Sam Touzani, à la fois auteur et joueur… et prophète d’humanité, libère la parole et se raconte pour survivre à l’innommable. Dans un spectacle de feu, il propose une série de flashbacks pittoresques et émouvants sur son histoire familiale, tour à tour faite du sel des larmes et des épices du cœur. Il parcourt passionnément trois générations emblématiques qui bordent la Grande Histoire avec les accents poignants du réel.
« 1943-1945 Les maigres pâturages ont depuis longtemps disparu, et les Nomades ont reflué vers les oasis. Mais les cultivateurs des ksour n’ont pas eu de récolte/ … /. La recherche de l’eau et de « quelque chose à manger » a entraîné vers le Nord un vaste exode de bêtes et de gens, d’abord lent et sporadique, puis massif comme une avalanche. Des scènes navrantes surexcitent la sensibilité des Européens, témoins impuissants ; des êtres humains décharnés, au dernier degré de la misère physiologique, recourent, pour tromper la faim, à toutes les pratiques qu’on lit dans les descriptions anciennes. »

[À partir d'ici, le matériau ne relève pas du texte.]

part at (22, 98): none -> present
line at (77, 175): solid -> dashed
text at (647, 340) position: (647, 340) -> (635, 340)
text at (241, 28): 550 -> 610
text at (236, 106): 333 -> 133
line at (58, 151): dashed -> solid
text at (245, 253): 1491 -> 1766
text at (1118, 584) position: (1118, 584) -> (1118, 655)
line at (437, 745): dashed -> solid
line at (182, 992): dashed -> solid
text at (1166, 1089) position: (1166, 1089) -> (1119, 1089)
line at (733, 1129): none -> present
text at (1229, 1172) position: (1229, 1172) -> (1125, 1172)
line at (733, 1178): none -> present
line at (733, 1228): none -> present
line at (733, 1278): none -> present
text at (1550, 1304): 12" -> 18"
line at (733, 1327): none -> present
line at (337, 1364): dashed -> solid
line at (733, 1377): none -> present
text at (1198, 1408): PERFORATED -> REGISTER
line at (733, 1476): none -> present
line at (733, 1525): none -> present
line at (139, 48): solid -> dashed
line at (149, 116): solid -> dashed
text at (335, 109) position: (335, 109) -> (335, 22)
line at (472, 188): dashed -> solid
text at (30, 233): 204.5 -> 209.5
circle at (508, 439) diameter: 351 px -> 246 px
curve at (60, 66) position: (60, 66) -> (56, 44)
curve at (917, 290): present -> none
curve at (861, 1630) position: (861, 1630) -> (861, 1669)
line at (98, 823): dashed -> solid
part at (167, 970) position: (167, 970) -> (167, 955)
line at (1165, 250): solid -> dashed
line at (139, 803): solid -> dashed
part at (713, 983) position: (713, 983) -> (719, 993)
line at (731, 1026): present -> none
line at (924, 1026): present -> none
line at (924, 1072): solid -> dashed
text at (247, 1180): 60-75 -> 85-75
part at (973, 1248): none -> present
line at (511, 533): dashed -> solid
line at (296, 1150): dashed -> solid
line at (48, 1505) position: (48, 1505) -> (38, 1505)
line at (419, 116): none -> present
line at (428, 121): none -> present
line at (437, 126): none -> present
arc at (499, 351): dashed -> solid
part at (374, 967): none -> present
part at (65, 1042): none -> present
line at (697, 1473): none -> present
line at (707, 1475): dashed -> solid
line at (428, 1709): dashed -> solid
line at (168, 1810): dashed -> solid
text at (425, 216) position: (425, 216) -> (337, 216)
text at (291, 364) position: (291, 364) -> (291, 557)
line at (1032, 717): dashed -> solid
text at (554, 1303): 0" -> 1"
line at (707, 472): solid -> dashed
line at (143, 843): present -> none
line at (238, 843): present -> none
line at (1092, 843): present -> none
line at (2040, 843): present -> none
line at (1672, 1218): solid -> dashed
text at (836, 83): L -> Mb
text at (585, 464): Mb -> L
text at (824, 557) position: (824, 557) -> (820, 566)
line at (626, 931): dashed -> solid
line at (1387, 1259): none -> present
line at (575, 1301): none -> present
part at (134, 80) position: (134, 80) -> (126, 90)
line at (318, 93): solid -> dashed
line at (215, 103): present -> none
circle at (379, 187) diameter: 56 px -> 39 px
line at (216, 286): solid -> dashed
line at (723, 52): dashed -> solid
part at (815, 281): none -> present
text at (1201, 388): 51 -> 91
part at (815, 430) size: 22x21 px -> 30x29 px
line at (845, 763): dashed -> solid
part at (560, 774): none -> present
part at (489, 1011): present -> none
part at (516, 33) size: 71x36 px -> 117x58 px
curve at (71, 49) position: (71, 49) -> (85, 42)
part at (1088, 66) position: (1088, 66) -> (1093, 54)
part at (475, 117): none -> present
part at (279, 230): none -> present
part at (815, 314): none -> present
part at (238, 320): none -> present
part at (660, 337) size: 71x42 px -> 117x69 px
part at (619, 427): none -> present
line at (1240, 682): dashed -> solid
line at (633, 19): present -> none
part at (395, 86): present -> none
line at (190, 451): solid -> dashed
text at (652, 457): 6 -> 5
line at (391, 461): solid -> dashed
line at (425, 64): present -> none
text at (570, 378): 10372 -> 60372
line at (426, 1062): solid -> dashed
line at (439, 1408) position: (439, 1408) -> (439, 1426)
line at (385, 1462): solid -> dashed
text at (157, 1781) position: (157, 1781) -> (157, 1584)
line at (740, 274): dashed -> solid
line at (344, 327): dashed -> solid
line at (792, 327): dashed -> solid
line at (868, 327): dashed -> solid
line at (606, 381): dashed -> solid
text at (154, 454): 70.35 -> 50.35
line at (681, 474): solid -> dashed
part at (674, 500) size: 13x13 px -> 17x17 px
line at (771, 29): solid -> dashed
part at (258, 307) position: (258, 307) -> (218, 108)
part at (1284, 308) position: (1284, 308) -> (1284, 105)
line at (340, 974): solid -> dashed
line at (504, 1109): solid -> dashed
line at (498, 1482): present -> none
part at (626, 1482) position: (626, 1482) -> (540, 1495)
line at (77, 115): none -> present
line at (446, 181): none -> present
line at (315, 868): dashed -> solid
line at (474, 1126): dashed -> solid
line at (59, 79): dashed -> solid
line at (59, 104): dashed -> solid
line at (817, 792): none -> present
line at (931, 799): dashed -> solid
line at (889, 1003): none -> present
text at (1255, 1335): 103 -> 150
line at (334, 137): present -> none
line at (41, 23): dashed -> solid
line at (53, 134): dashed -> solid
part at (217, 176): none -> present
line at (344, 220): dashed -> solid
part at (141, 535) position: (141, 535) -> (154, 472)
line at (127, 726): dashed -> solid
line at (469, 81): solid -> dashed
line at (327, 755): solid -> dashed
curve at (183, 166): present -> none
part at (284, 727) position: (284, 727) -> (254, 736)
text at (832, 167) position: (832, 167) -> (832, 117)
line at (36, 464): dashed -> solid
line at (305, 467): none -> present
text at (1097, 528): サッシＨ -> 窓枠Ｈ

Tout débute donc dans les montagnes du Rif marocain, où la famine et la misère sont si écrasantes que même des enfants prennent, même seuls, le chemin de l’exode, c’est le cas du grand-père de Sam, qui a douze ans. Sam, le petit fils, verra le jour dans un deux-pièces chauffé au charbon à Molenbeek en 1968. Ado en 1989, il mangera un jour innocemment des cerises en plein Ramadan. Opprobre général. Il reçoit en plein visage alors la haine de sa communauté contre l’Occident, son inconcevable obsession de sacralisation de la pureté… le mépris des femmes, et de tout ce qui n’est pas musulman. La mosquée veut lui imposer le rêve toxique d’un djihad mal compris. Heureusement la Belgique veille.
Dès lors, riche d’expériences cinglantes, Sam, le fils d’immigrés, l’artiste, le comédien plein de verve, le danseur souple, rassemble ses forces pour combattre le communautarisme dans un questionnement sincère, entre la culture d’origine de sa famille héroïque et celle du pays qui l’a adopté. Il refuse le marquage identitaire. Il va réussir à relier les rives souterraines de ses multiples identités sans les réduire à une seule… Et cela jette des larmes de bonheur dans un public conquis.
Irrévérencieux, habile, convainquant, il débusque dans une langue savoureuse, le cercle infernal de la culpabilité qui ronge tous ceux qui quittent leurs terres, leurs parents, leur langue pour partir loin, très loin, là où poindra l’aurore de l’espoir, la lumière de jours nouveaux… Il réhabilite la femme, l’épouse, la mère, qui on retrouvé la grâce et la dignité de dire NON !
Merci à lui et son comparse, le musicien génial, Mathieu Gabriel, qui de son corps et de sa bouche convoque mille et une atmosphères de légende humaine.